Segundo o governador Renato Casagrande, que tem feito a interlocução com a União sobre o tema pelo Espírito Santo e também, em parte por Minas Gerais, está havendo um debate técnico dentro do Ministério do Meio Ambiente. "Conversei com o Rui Costa sobre o tema, que é muito importante para o Espírito Santo e também para Minas Gerais. Está havendo um debate dentro Ministério do Meio Ambiente sobre a retirada dos rejeitos do leito do Rio Doce, principalmente das hidrelétricas instaladas ao longo do rio. É uma discussão técnica que precisa terminar para que as coisas se encaminhem. Estão trabalhando para fechar isso até dezembro, vamos aguardar".

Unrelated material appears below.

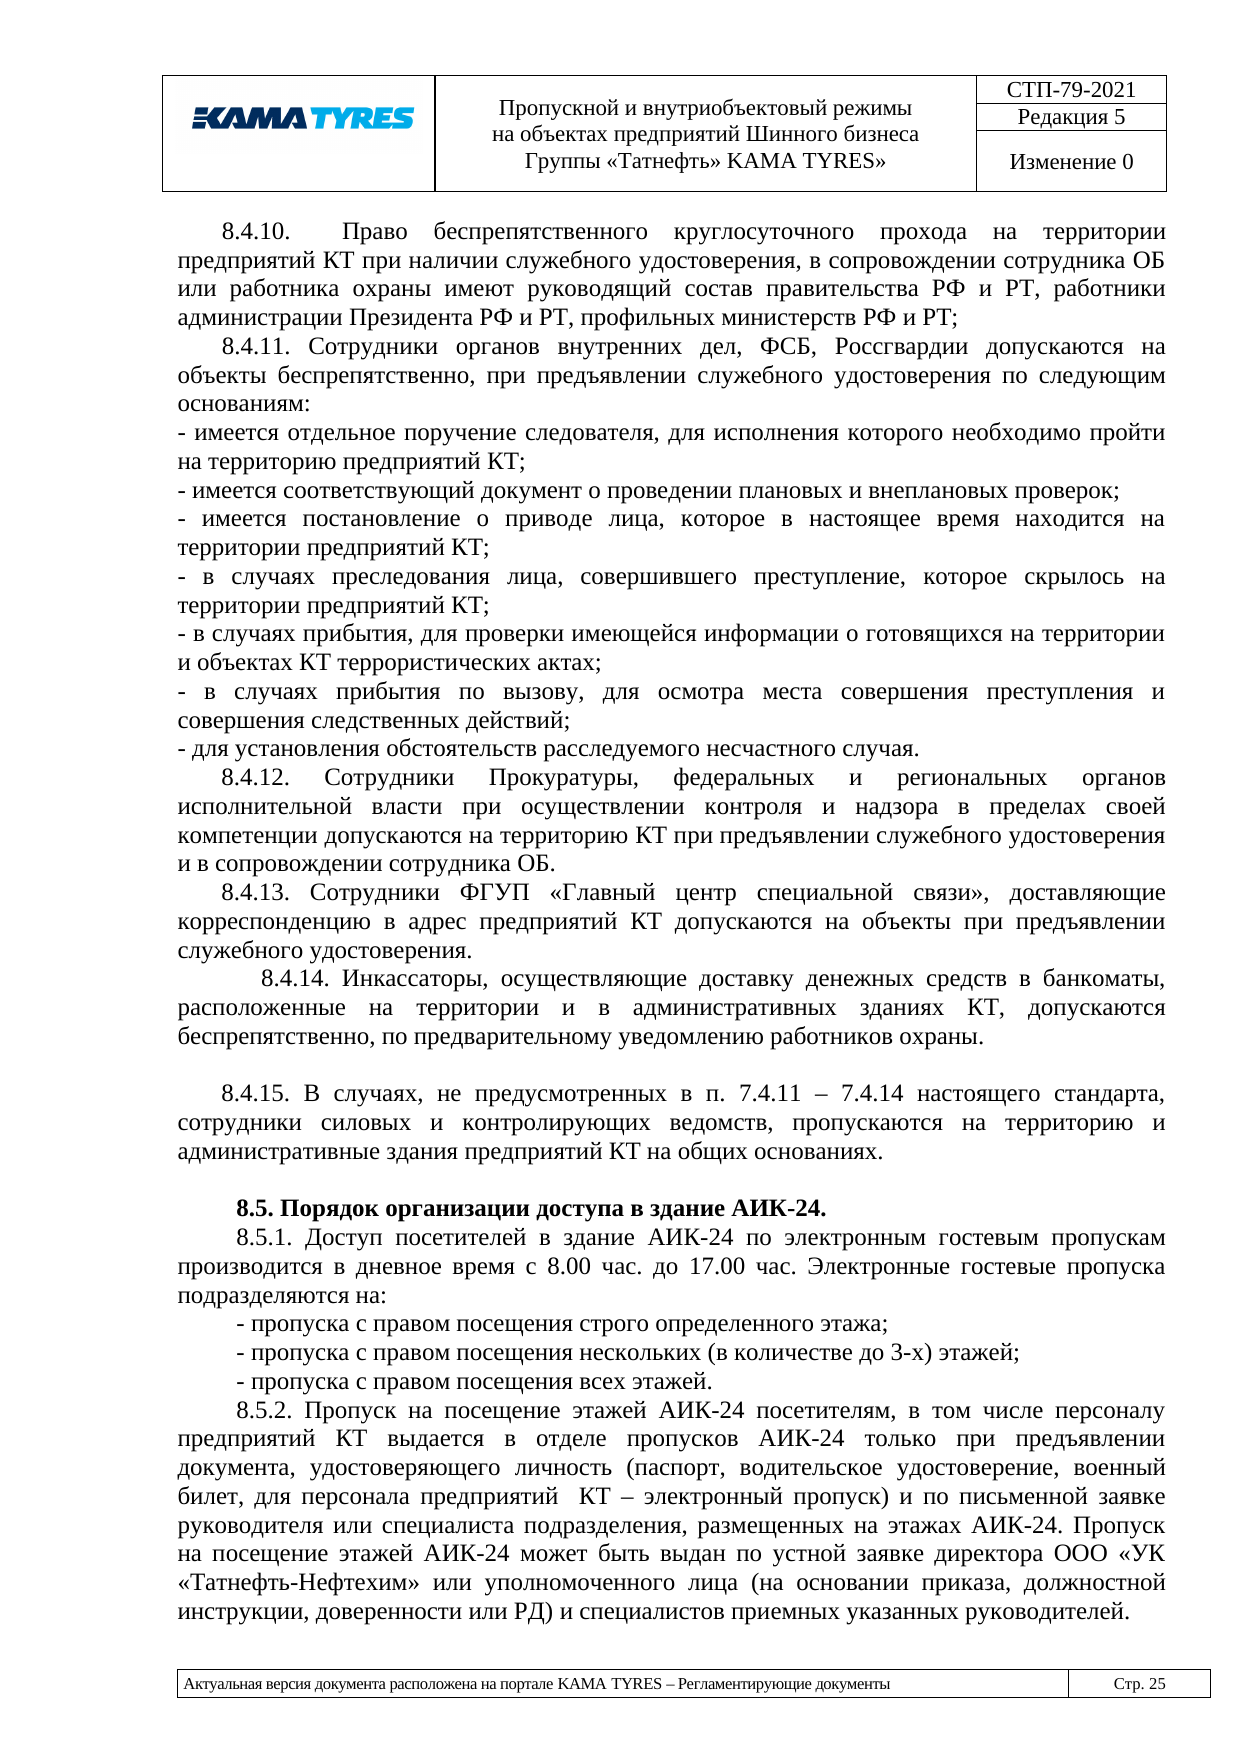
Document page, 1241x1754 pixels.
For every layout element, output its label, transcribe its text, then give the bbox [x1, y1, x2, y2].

No final de agosto, o governador de Minas, Romeu Zema, veio ao Palácio Anchieta, fora da agenda oficial, só para falar sobre a necessidade de sair logo o acordo, afinal, são bilhões extras que irrigarão os cofres dos dois estados e das várias prefeituras diretamente afetadas pelo derramamento da lama (Colatina, Linhares e Baixo Guandu no caso capixaba). A conta para a reparação da tragédia ficará na casa dos R$ 120 bilhões. Cerca de R$ 60 bi já foram quitados por Vale e BHP Billiton, donas da Samarco, por meio de investimentos e indenizações pagas pela Fundação Renova. O governo do Espírito Santo e municípios afetados devem receber R$ 17 bi (parte livre e parte com destinação já prevista) ao longo de dez ou 15 anos.
Uma parte desses bilhões deve ir para as obras de ampliação, melhoria de traçado e duplicação da BR 262, que liga Espírito Santo e Minas.